WORK TO COMPLETE:
While you copy the lines below, skip the pictures and keep the rest exact.

(Stored data entries)
>>>
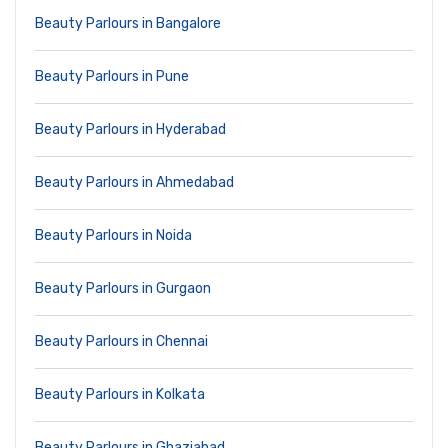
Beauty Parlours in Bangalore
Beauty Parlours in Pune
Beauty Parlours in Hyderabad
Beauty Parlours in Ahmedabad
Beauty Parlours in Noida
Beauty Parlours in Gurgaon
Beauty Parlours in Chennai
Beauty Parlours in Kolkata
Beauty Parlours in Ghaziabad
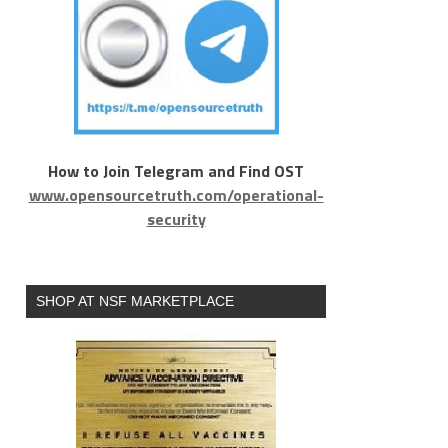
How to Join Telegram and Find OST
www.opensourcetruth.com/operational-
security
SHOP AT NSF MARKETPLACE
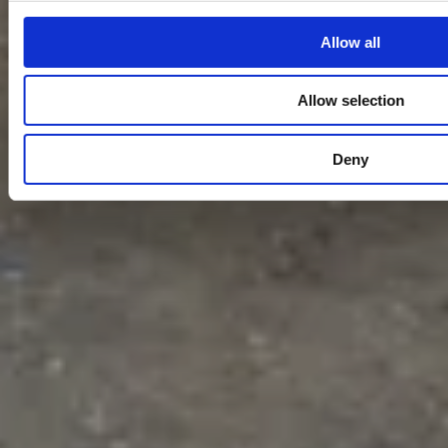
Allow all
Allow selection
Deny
<<<
EXERCISE OUTPUT:
Beauty Parlours in Bangalore
Beauty Parlours in Pune
Beauty Parlours in Hyderabad
Beauty Parlours in Ahmedabad
Beauty Parlours in Noida
Beauty Parlours in Gurgaon
Beauty Parlours in Chennai
Beauty Parlours in Kolkata
Beauty Parlours in Ghaziabad
How to Join Telegram and Find OST
www.opensourcetruth.com/operational-
security
SHOP AT NSF MARKETPLACE
Allow all
Allow selection
Deny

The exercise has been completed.